An older setup supported only motion detection, but reviewing all motion events of the day while on vacation to make sure that each cat is doing fine was somewhat cumbersome. I switched to Frigate to leverage its entity detection capabilities so I only have to review events that detected cats, and could skip random motion.
That still turned out to be quite cumbersome, because the two 15-year-olds move little, whereas the 3-year-old moves a lot, so I still had to review lots of events to make sure all cats are alive and well. There are also issues with cats sometimes being detected as people, or not detected at all, but some parameter tuning made that good enough.
Frigate 0.17🔗
The most recent Frigate release introduced a built-in object classification training tool!
Each object that’s already tracked can be extended with one or more classifiers, and the result of the classifier is added as attribute or sub-label to the detection event. My config looks like this:
objects:
track:
- person
- cat
filters:
person:
min_area: 1000 # Adjust based on your camera views
threshold: 0.8 # Lower threshold for better detection
min_score: 0.5
cat:
min_area: 500 # Smaller than person since cats are smaller
threshold: 0.6 # Slightly lower for cats (harder to detect)
min_score: 0.45
classification:
custom:
cat:
threshold: 0.8
object_config:
objects: # object labels to classify
- cat
classification_type: sub_label # or: attribute
enabled: true
name: catThe objects section existed before - I just had to add the classification section to enable classifier training, which unlocks the classification UI:

Each tile corresponds to a detection event of one of the objects listed in the config. Clicking it shows you all the snapshots from the detection event and allows you to label each:

I ran training before making the screenshot above, so the classifier already has some opinions on the cat’s identity. Clicking the icon on the sample allows me to label it, and if I need more context, I can look at the whole event as well.
How well does it work?🔗
The results so far are mixed.
I already labeled hundreds of samples, but the classifier still spits up plenty of false positives. Why is that?
At night, all cats are black🔗
Some cats are really hard to tell apart, especially through infrared-illuminated night vision.
Here are pictures of all three cats in similar poses - can you tell the differences?

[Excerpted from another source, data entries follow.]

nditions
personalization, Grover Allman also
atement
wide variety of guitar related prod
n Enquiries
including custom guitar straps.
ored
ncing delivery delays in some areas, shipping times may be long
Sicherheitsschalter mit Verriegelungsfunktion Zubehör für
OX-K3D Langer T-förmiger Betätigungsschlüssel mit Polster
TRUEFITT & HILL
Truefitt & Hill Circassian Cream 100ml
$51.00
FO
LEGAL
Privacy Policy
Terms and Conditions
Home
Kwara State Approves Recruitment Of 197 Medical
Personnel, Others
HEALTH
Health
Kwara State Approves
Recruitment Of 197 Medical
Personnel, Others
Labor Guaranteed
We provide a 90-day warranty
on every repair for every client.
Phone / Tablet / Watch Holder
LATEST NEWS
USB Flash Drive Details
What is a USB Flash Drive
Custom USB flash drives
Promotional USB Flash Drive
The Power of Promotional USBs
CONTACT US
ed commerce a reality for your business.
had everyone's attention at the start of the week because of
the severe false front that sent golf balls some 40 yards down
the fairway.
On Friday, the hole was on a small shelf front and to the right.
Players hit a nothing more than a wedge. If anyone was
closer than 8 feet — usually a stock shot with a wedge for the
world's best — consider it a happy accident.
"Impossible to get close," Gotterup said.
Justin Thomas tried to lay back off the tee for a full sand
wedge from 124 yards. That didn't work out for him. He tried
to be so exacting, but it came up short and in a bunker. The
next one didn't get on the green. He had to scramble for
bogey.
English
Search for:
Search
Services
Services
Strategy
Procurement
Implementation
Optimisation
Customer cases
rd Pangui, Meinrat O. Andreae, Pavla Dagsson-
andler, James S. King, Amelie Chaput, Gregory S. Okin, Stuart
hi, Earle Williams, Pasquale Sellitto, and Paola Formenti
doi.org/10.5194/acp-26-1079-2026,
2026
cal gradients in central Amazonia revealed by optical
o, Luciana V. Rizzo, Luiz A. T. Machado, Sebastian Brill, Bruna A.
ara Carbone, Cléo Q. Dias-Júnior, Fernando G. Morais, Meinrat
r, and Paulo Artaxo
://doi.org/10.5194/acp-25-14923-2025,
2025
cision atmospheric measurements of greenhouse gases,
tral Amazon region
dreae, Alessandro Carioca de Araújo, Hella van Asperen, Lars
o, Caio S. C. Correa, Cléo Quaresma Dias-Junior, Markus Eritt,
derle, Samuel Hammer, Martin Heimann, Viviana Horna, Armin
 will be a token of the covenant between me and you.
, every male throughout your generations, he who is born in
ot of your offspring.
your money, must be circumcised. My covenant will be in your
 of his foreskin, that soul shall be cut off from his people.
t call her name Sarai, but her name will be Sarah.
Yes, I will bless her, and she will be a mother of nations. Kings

Meet Maggie, Luna, and Ciri (in order of descending age).
Maggie and Luna are some kind of European short hair mix, which look very similar. In a color image, you’d be able to tell them apart by Maggie being more grey-ish, and Luna being more brown-ish, but in night vision, there is barely a difference. When I try to tell them apart during classification, I look at the tail (Luna’s is more fluffy) and the paws (3 of Maggie’s are white-tipped). Otherwise, I wouldn’t be able to tell them apart myself, despite living with them for years.
Ciri is easy - she’s a huge, grey Maine Coon/Ragdoll mix with long hair and a very distinctive tail.
So far, the classification model hasn’t picked up on the subtle differences between Maggie and Luna yet, and classifies most samples as Ciri. It’s getting better with each round of training, though, so I have some hopes.
What’s next?🔗
There is still plenty of compute capacity left on my Frigate machine, so I’m thinking about running detection and classification at full camera resolution instead of preview resolution. I’ll also continue labeling training data.
Certainly not giving up yet. Maybe, one day, my Home Assistant dashboard will be able to tell whether each cat is on the couch, hydrating, or taking a dump.

Other use cases🔗
Frigate’s new classification feature can not only be used to detect invididuals, but also for state recognition, e.g. whether a gate is open or closed.
Detecting whether the cats’ water fountain is working properly is actually a need that I have that I previously tried to cover by measuring the pump’s electricity use, but differences were so minor that this kind of monitoring didn’t work reliably.
So, water flow detection could be interesting as well, but is harder to generate training data for, because I’d have to disrupt the cats’ water supply intentionally. In the end, living being’s needs take precedence over the urge to tinker.